Out of the ones you listed, only .Z and .bz2 are not LZ77-LZSS descendants.

.Z is an implementation of LZW, which is a descendant of LZ78, which is a significantly different (but still related) algorithm to LZ77. It never really caught on beyond a few implementations of LZW, though.

.bz2 is the only one completely unrelated to Ziv's work. It uses the Burrows-Wheeler transform, instead.

zmodem · on Jan 18, 2021

I've been trying to figure out where the first z comes from. At least I tend to think "z" is for compression because of ZIP, but it predates that.

.Z was used for compress(1), probably because pack(1) used .z, but where did that come from?

My best theory is that it's from Steve Zucker who wrote pack(1) at RAND. There were other versions of pack(1) too, but if his was the first, it seems possible that he choose the z extension for Zucker.

Does anyone have more info or other theories?

kevin_b_er · on Jan 18, 2021

I don't believe bzip2 is based on lz at all.

pfdietz · on Jan 18, 2021

It uses arithmetic coding, I believe.

EDIT: wikipedia says it did but changed to use Huffman encoding due to patents?
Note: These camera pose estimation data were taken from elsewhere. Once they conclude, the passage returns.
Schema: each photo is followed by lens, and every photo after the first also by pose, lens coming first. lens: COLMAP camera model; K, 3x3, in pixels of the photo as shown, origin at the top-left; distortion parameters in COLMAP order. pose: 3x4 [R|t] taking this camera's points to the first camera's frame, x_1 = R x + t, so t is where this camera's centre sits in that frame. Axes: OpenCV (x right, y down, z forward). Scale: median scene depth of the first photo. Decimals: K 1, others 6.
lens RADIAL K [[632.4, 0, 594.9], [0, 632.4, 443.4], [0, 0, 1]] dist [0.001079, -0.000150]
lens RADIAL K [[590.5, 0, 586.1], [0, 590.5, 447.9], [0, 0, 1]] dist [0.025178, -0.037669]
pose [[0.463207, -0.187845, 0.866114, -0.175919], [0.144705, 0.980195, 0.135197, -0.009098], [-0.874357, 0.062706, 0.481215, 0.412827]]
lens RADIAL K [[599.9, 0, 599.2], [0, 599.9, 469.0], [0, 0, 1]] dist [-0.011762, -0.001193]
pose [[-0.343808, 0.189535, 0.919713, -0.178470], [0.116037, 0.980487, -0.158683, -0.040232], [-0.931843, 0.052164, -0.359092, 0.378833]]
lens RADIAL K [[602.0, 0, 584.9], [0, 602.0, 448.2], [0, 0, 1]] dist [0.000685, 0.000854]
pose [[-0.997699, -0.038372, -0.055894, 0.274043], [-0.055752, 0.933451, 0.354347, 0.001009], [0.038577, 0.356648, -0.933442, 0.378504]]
But those patents have expired.

user-the-name · on Jan 18, 2021

It uses the Burrows-Wheeler transform and Huffman coding. It is one of the few lossless compressions algorithms that do not actually build on the work of Ziv.

glandium · on Jan 18, 2021

You can also add zstandard to the list.

infocollector · on Jan 17, 2021

Well deserved. Just in case you were not aware of the variants of LZ[iv] for dictionary based (or sliding window based) lossless compression -> https://tinyurl.com/y3h76c4j

codetrotter · on Jan 18, 2021

Your URL but without the tinyurl redirect: https://ethw.org/w/images/thumb/6/6d/Compression_hierarchy.p...

kleiba · on Jan 18, 2021

Wouldn't it be cool if his name was actually Jacob Zip?